Health Net and PPGs may schedule operations meetings based on PPG requests or business needs identified by Health Net. Other criteria affecting PPG performance may necessitate additional meetings as determined by representatives. The meetings are multidisciplinary and provide a forum for both parties to discuss operational issues and PPG performance measures, which may include: access audit results, accreditation updates, UM audit results, care management audit results, appeals and grievance issues, denial issues, medical management issues, claims issues, eligibility, encounter data submission, pharmacy issues, required submissions report, provider profiles, and other information relevant to the member population served. Representatives from the PPG, Health Net and participating hospitals (if any) are included in the meetings.

Screening of prospective, concurrent and retrospective quality issues is conducted by the Quality Improvement staff upon notification of potential quality of care concerns. Indicators that may be reviewed include:

  • Access - delay in authorization
  • Access - delay in diagnosis
  • Access - delay in service
  • Communication
  • Continuity of care
  • Denial or delay of referral or authorization
  • Denial of treatment
  • Emergency services
  • Encounter data submission
  • Financial viability
  • Inadequate care
  • Inappropriate care or treatment
  • Inappropriate denial of treatment
  • Messy or unsanitary environment
  • Misdiagnosis or inability to diagnose
  • PPG claims and UM timeliness
  • Physician incentive plan reporting
  • Provider education
  • Refusal to treat or care for members
  • Rude, inappropriate or insensitive behavior
  • Satellite addition and deletion
  • Unprofessional and unethical behavior
  • Urgent issues
  • Utilization, credentialing and claims delegation oversight

Transitioning Delegated Functions

Delegated providers interested in transitioning any of their delegated functions, such as utilization management, claims, care management, or credentialing, to a new or different subcontracted entity or management services organization (MSO) must request approval from Health Net a minimum of 90 calendar days in advance of the anticipated transition date.

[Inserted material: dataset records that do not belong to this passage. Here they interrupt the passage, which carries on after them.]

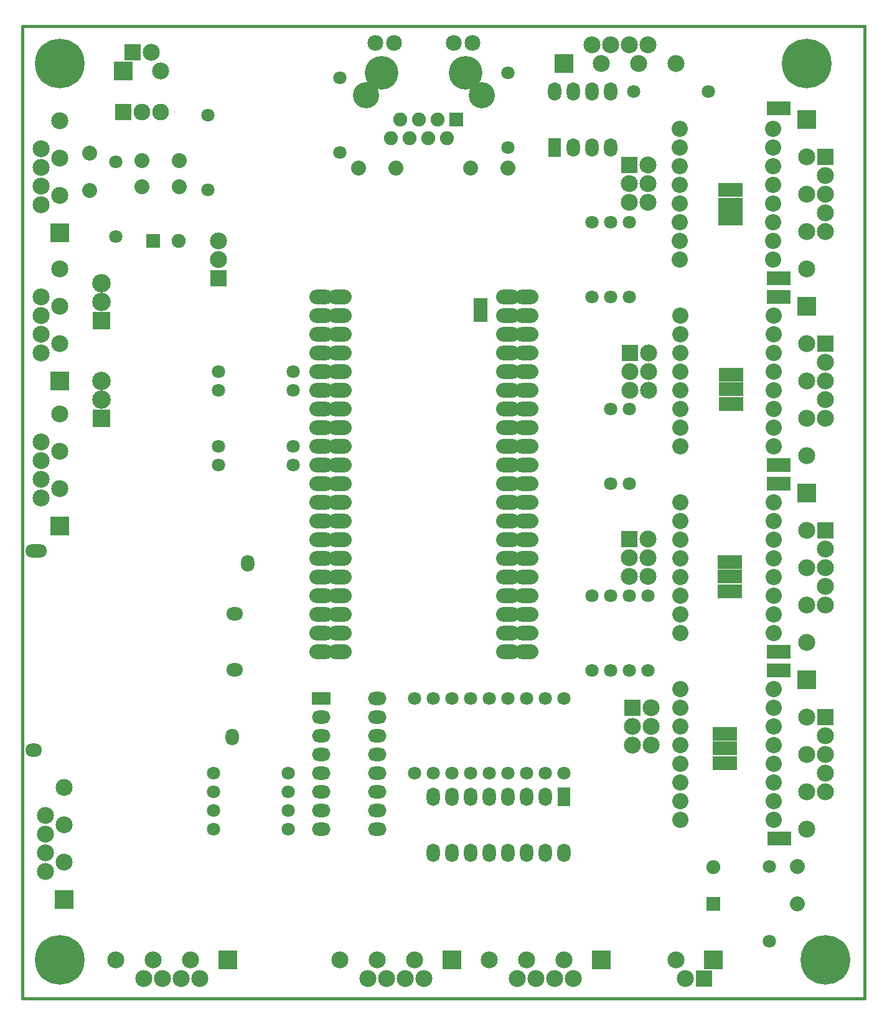
<source format=gbs>
G04 (created by PCBNEW-RS274X (2011-07-14 BZR 3049)-stable) date Fri 15 Jul 2011 10:43:33 AM CEST*
G01*
G70*
G90*
%MOIN*%
G04 Gerber Fmt 3.4, Leading zero omitted, Abs format*
%FSLAX34Y34*%
G04 APERTURE LIST*
%ADD10C,0.006000*%
%ADD11C,0.015000*%
%ADD12C,0.086900*%
%ADD13R,0.098700X0.098700*%
%ADD14C,0.090900*%
%ADD15R,0.071200X0.098700*%
%ADD16O,0.071200X0.098700*%
%ADD17R,0.098700X0.071200*%
%ADD18O,0.098700X0.071200*%
%ADD19R,0.090900X0.090900*%
%ADD20C,0.266100*%
%ADD21O,0.126300X0.079100*%
%ADD22C,0.071200*%
%ADD23R,0.077000X0.067200*%
%ADD24R,0.067200X0.077000*%
%ADD25C,0.180000*%
%ADD26R,0.075000X0.075000*%
%ADD27C,0.075000*%
%ADD28C,0.140000*%
%ADD29C,0.085000*%
%ADD30C,0.080000*%
%ADD31C,0.090000*%
%ADD32R,0.090000X0.090000*%
%ADD33C,0.098700*%
%ADD34R,0.094800X0.094800*%
%ADD35O,0.070900X0.090400*%
%ADD36O,0.090400X0.070900*%
%ADD37O,0.117800X0.070900*%
G04 APERTURE END LIST*
G54D10*
G54D11*
X12008Y-66043D02*
X12008Y-13976D01*
X57087Y-66043D02*
X12008Y-66043D01*
X57087Y-13976D02*
X57087Y-66043D01*
X56988Y-13976D02*
X57087Y-13976D01*
X12008Y-13976D02*
X56988Y-13976D01*
G54D12*
X47250Y-29500D03*
X47250Y-30500D03*
X47250Y-31500D03*
X47250Y-32500D03*
X47250Y-33500D03*
X47250Y-34500D03*
X47250Y-35500D03*
X47250Y-36500D03*
X52250Y-36500D03*
X52250Y-35500D03*
X52250Y-34500D03*
X52250Y-33500D03*
X52250Y-32500D03*
X52250Y-31500D03*
X52250Y-30500D03*
X52250Y-29500D03*
X47250Y-39500D03*
X47250Y-40500D03*
X47250Y-41500D03*
X47250Y-42500D03*
X47250Y-43500D03*
X47250Y-44500D03*
X47250Y-45500D03*
X47250Y-46500D03*
X52250Y-46500D03*
X52250Y-45500D03*
X52250Y-44500D03*
X52250Y-43500D03*
X52250Y-42500D03*
X52250Y-41500D03*
X52250Y-40500D03*
X52250Y-39500D03*
G54D13*
X41000Y-16000D03*
G54D14*
X43000Y-16000D03*
X45000Y-16000D03*
X47000Y-16000D03*
X42500Y-15000D03*
X43500Y-15000D03*
X44500Y-15000D03*
X45500Y-15000D03*
G54D13*
X14000Y-25050D03*
G54D14*
X14000Y-23050D03*
X14000Y-21050D03*
X14000Y-19050D03*
X13000Y-23550D03*
X13000Y-22550D03*
X13000Y-21550D03*
X13000Y-20550D03*
G54D15*
X41000Y-55250D03*
G54D16*
X40000Y-55250D03*
X39000Y-55250D03*
X38000Y-55250D03*
X37000Y-55250D03*
X36000Y-55250D03*
X35000Y-55250D03*
X34000Y-55250D03*
X34000Y-58250D03*
X35000Y-58250D03*
X36000Y-58250D03*
X37000Y-58250D03*
X38000Y-58250D03*
X39000Y-58250D03*
X40000Y-58250D03*
X41000Y-58250D03*
G54D17*
X28000Y-50000D03*
G54D18*
X28000Y-51000D03*
X28000Y-52000D03*
X28000Y-53000D03*
X28000Y-54000D03*
X28000Y-55000D03*
X28000Y-56000D03*
X28000Y-57000D03*
X31000Y-57000D03*
X31000Y-56000D03*
X31000Y-55000D03*
X31000Y-54000D03*
X31000Y-53000D03*
X31000Y-52000D03*
X31000Y-51000D03*
X31000Y-50000D03*
G54D15*
X40500Y-20500D03*
G54D16*
X41500Y-20500D03*
X42500Y-20500D03*
X43500Y-20500D03*
X43500Y-17500D03*
X42500Y-17500D03*
X41500Y-17500D03*
X40500Y-17500D03*
G54D13*
X49000Y-64000D03*
G54D14*
X47000Y-64000D03*
G54D19*
X48500Y-65000D03*
G54D14*
X47500Y-65000D03*
G54D13*
X17400Y-16400D03*
G54D14*
X19400Y-16400D03*
G54D19*
X17900Y-15400D03*
G54D14*
X18900Y-15400D03*
G54D13*
X14000Y-33000D03*
G54D14*
X14000Y-31000D03*
X14000Y-29000D03*
X14000Y-27000D03*
X13000Y-31500D03*
X13000Y-30500D03*
X13000Y-29500D03*
X13000Y-28500D03*
G54D13*
X14250Y-60750D03*
G54D14*
X14250Y-58750D03*
X14250Y-56750D03*
X14250Y-54750D03*
X13250Y-59250D03*
X13250Y-58250D03*
X13250Y-57250D03*
X13250Y-56250D03*
G54D13*
X23000Y-64000D03*
G54D14*
X21000Y-64000D03*
X19000Y-64000D03*
X17000Y-64000D03*
X21500Y-65000D03*
X20500Y-65000D03*
X19500Y-65000D03*
X18500Y-65000D03*
G54D13*
X43000Y-64000D03*
G54D14*
X41000Y-64000D03*
X39000Y-64000D03*
X37000Y-64000D03*
X41500Y-65000D03*
X40500Y-65000D03*
X39500Y-65000D03*
X38500Y-65000D03*
G54D13*
X14000Y-40750D03*
G54D14*
X14000Y-38750D03*
X14000Y-36750D03*
X14000Y-34750D03*
X13000Y-39250D03*
X13000Y-38250D03*
X13000Y-37250D03*
X13000Y-36250D03*
G54D13*
X35000Y-64000D03*
G54D14*
X33000Y-64000D03*
X31000Y-64000D03*
X29000Y-64000D03*
X33500Y-65000D03*
X32500Y-65000D03*
X31500Y-65000D03*
X30500Y-65000D03*
G54D13*
X54000Y-49000D03*
G54D14*
X54000Y-51000D03*
X54000Y-53000D03*
X54000Y-55000D03*
G54D19*
X55000Y-51000D03*
G54D14*
X55000Y-52000D03*
X55000Y-53000D03*
X55000Y-54000D03*
X54000Y-57000D03*
X55000Y-55000D03*
G54D13*
X54000Y-39000D03*
G54D14*
X54000Y-41000D03*
X54000Y-43000D03*
X54000Y-45000D03*
G54D19*
X55000Y-41000D03*
G54D14*
X55000Y-42000D03*
X55000Y-43000D03*
X55000Y-44000D03*
X54000Y-47000D03*
X55000Y-45000D03*
G54D13*
X54000Y-19000D03*
G54D14*
X54000Y-21000D03*
X54000Y-23000D03*
X54000Y-25000D03*
G54D19*
X55000Y-21000D03*
G54D14*
X55000Y-22000D03*
X55000Y-23000D03*
X55000Y-24000D03*
X54000Y-27000D03*
X55000Y-25000D03*
G54D13*
X54000Y-29000D03*
G54D14*
X54000Y-31000D03*
X54000Y-33000D03*
X54000Y-35000D03*
G54D19*
X55000Y-31000D03*
G54D14*
X55000Y-32000D03*
X55000Y-33000D03*
X55000Y-34000D03*
X54000Y-37000D03*
X55000Y-35000D03*
G54D20*
X14000Y-16000D03*
X54000Y-16000D03*
X14000Y-64000D03*
X55000Y-64000D03*
G54D21*
X39000Y-28500D03*
X39000Y-29500D03*
X39000Y-30500D03*
X39000Y-31500D03*
X39000Y-32500D03*
X39000Y-33500D03*
X39000Y-34500D03*
X39000Y-35500D03*
X39000Y-36500D03*
X39000Y-37500D03*
X39000Y-38500D03*
X39000Y-39500D03*
X39000Y-40500D03*
X39000Y-41500D03*
X39000Y-42500D03*
X39000Y-43500D03*
X39000Y-44500D03*
X39000Y-45500D03*
X39000Y-46500D03*
X39000Y-47500D03*
X28000Y-47500D03*
X28000Y-46500D03*
X28000Y-45500D03*
X28000Y-44500D03*
X28000Y-43500D03*
X28000Y-42500D03*
X28000Y-41500D03*
X28000Y-40500D03*
X28000Y-39500D03*
X28000Y-38500D03*
X28000Y-37500D03*
X28000Y-36500D03*
X28000Y-35500D03*
X28000Y-34500D03*
X28000Y-33500D03*
X28000Y-32500D03*
X28000Y-31500D03*
X28000Y-30500D03*
X28000Y-29500D03*
X28000Y-28500D03*
X29000Y-28500D03*
X29000Y-29500D03*
X29000Y-30500D03*
X29000Y-31500D03*
X29000Y-32500D03*
X29000Y-33500D03*
X29000Y-34500D03*
X29000Y-35500D03*
X29000Y-36500D03*
X29000Y-37500D03*
X29000Y-38500D03*
X29000Y-39500D03*
X29000Y-40500D03*
X29000Y-41500D03*
X29000Y-42500D03*
X29000Y-43500D03*
X29000Y-44500D03*
X29000Y-45500D03*
X29000Y-46500D03*
X29000Y-47500D03*
X38000Y-47500D03*
X38000Y-46500D03*
X38000Y-45500D03*
X38000Y-44500D03*
X38000Y-43500D03*
X38000Y-42500D03*
X38000Y-41500D03*
X38000Y-40500D03*
X38000Y-39500D03*
X38000Y-38500D03*
X38000Y-37500D03*
X38000Y-36500D03*
X38000Y-35500D03*
X38000Y-34500D03*
X38000Y-33500D03*
X38000Y-32500D03*
X38000Y-31500D03*
X38000Y-30500D03*
X38000Y-29500D03*
X38000Y-28500D03*
G54D19*
X44660Y-50500D03*
G54D14*
X45660Y-50500D03*
X44660Y-51500D03*
X45660Y-51500D03*
X44660Y-52500D03*
X45660Y-52500D03*
G54D19*
X44500Y-21420D03*
G54D14*
X45500Y-21420D03*
X44500Y-22420D03*
X45500Y-22420D03*
X44500Y-23420D03*
X45500Y-23420D03*
G54D19*
X44500Y-41460D03*
G54D14*
X45500Y-41460D03*
X44500Y-42460D03*
X45500Y-42460D03*
X44500Y-43460D03*
X45500Y-43460D03*
G54D19*
X44540Y-31480D03*
G54D14*
X45540Y-31480D03*
X44540Y-32480D03*
X45540Y-32480D03*
X44540Y-33480D03*
X45540Y-33480D03*
G54D12*
X47200Y-19500D03*
X47200Y-20500D03*
X47200Y-21500D03*
X47200Y-22500D03*
X47200Y-23500D03*
X47200Y-24500D03*
X47200Y-25500D03*
X47200Y-26500D03*
X52200Y-26500D03*
X52200Y-25500D03*
X52200Y-24500D03*
X52200Y-23500D03*
X52200Y-22500D03*
X52200Y-21500D03*
X52200Y-20500D03*
X52200Y-19500D03*
X47250Y-49500D03*
X47250Y-50500D03*
X47250Y-51500D03*
X47250Y-52500D03*
X47250Y-53500D03*
X47250Y-54500D03*
X47250Y-55500D03*
X47250Y-56500D03*
X52250Y-56500D03*
X52250Y-55500D03*
X52250Y-54500D03*
X52250Y-53500D03*
X52250Y-52500D03*
X52250Y-51500D03*
X52250Y-50500D03*
X52250Y-49500D03*
G54D22*
X26250Y-57000D03*
X22250Y-57000D03*
X41000Y-54000D03*
X41000Y-50000D03*
X40000Y-54000D03*
X40000Y-50000D03*
X21950Y-22750D03*
X21950Y-18750D03*
X26250Y-56000D03*
X22250Y-56000D03*
X37000Y-54000D03*
X37000Y-50000D03*
X45500Y-44500D03*
X45500Y-48500D03*
X35000Y-54000D03*
X35000Y-50000D03*
X33000Y-54000D03*
X33000Y-50000D03*
X42500Y-48500D03*
X42500Y-44500D03*
X34000Y-54000D03*
X34000Y-50000D03*
X38000Y-54000D03*
X38000Y-50000D03*
X26500Y-33500D03*
X22500Y-33500D03*
X43500Y-48500D03*
X43500Y-44500D03*
X26500Y-32500D03*
X22500Y-32500D03*
X44500Y-44500D03*
X44500Y-48500D03*
X43500Y-38500D03*
X43500Y-34500D03*
X17000Y-25250D03*
X17000Y-21250D03*
X44500Y-34500D03*
X44500Y-38500D03*
X36000Y-50000D03*
X36000Y-54000D03*
X43500Y-28500D03*
X43500Y-24500D03*
X26500Y-37500D03*
X22500Y-37500D03*
X26500Y-36500D03*
X22500Y-36500D03*
X44500Y-24500D03*
X44500Y-28500D03*
X52000Y-63000D03*
X52000Y-59000D03*
X42500Y-24500D03*
X42500Y-28500D03*
X29000Y-20750D03*
X29000Y-16750D03*
X38000Y-20500D03*
X38000Y-16500D03*
X48750Y-17500D03*
X44750Y-17500D03*
X39000Y-54000D03*
X39000Y-50000D03*
X26250Y-54000D03*
X22250Y-54000D03*
X26250Y-55000D03*
X22250Y-55000D03*
G54D19*
X22500Y-27500D03*
G54D14*
X22500Y-26500D03*
X22500Y-25500D03*
G54D23*
X36550Y-28900D03*
X36550Y-29500D03*
G54D24*
X52200Y-18400D03*
X52800Y-18400D03*
X52800Y-27500D03*
X52200Y-27500D03*
X52200Y-28500D03*
X52800Y-28500D03*
X52800Y-37500D03*
X52200Y-37500D03*
X52200Y-38500D03*
X52800Y-38500D03*
X52800Y-47500D03*
X52200Y-47500D03*
X52200Y-48500D03*
X52800Y-48500D03*
X52850Y-57500D03*
X52250Y-57500D03*
G54D25*
X31250Y-16500D03*
X35750Y-16500D03*
G54D26*
X35250Y-19000D03*
G54D27*
X34750Y-20000D03*
X34250Y-19000D03*
X33750Y-20000D03*
X33250Y-19000D03*
X32750Y-20000D03*
X32250Y-19000D03*
X31750Y-20000D03*
G54D28*
X36600Y-17700D03*
X30400Y-17700D03*
G54D29*
X36100Y-14900D03*
X35110Y-14900D03*
X31890Y-14900D03*
X30900Y-14900D03*
G54D30*
X53500Y-59000D03*
X53500Y-61000D03*
X15600Y-22800D03*
X15600Y-20800D03*
X38000Y-21600D03*
X36000Y-21600D03*
X30000Y-21600D03*
X32000Y-21600D03*
X20400Y-21200D03*
X18400Y-21200D03*
X20400Y-22600D03*
X18400Y-22600D03*
G54D26*
X49000Y-61000D03*
G54D27*
X49000Y-59031D03*
G54D26*
X19000Y-25500D03*
G54D27*
X20378Y-25500D03*
G54D31*
X19400Y-18600D03*
X18400Y-18600D03*
G54D32*
X17400Y-18600D03*
G54D33*
X16250Y-33000D03*
X16250Y-34000D03*
G54D34*
X16250Y-35000D03*
G54D33*
X16250Y-27750D03*
X16250Y-28750D03*
G54D34*
X16250Y-29750D03*
G54D35*
X24081Y-42770D03*
G54D36*
X23364Y-45443D03*
X23364Y-48463D03*
X12616Y-52758D03*
G54D35*
X23222Y-52053D03*
G54D37*
X12719Y-42085D03*
G54D24*
X50240Y-22750D03*
X49590Y-24300D03*
X49590Y-22750D03*
X50240Y-23550D03*
X49590Y-23550D03*
X50240Y-24300D03*
X49620Y-34210D03*
X50270Y-32660D03*
X50270Y-34210D03*
X49620Y-33410D03*
X50270Y-33410D03*
X49620Y-32660D03*
X49560Y-44250D03*
X50210Y-42700D03*
X50210Y-44250D03*
X49560Y-43450D03*
X50210Y-43450D03*
X49560Y-42700D03*
X49300Y-53450D03*
X49950Y-51900D03*
X49950Y-53450D03*
X49300Y-52650D03*
X49950Y-52650D03*
X49300Y-51900D03*
M02*

</source>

Submit written requests to your Provider Network Management (PNM) representative at least 90 calendar days in advance of the transition with the following information:

  • Name of the new entity
  • Delegated functions to transition to the new entity
  • Contact name with contact information at the new entity
  • Date of proposed transition

Approval or denial of the delegation transition to another entity is provided by Health Net once Health Net performs a comprehensive assessment and evaluation of the new entity.

Delegated providers are prohibited from initiating any transition plans to the new entity without Health Net's prior approval. Failure to comply with adequate notification and approval can jeopardize a provider's participation in Health Net's provider network.

Revoking Delegation

The DOC may, prior to any of the steps discussed in the Corrective Action Plan topic, decide to revoke delegation or send Health Net staff to the PPG for oversight and to assist in achieving compliance. When revoking delegation, Health Net follows written policies and procedures to ensure that there is no adverse effect on members.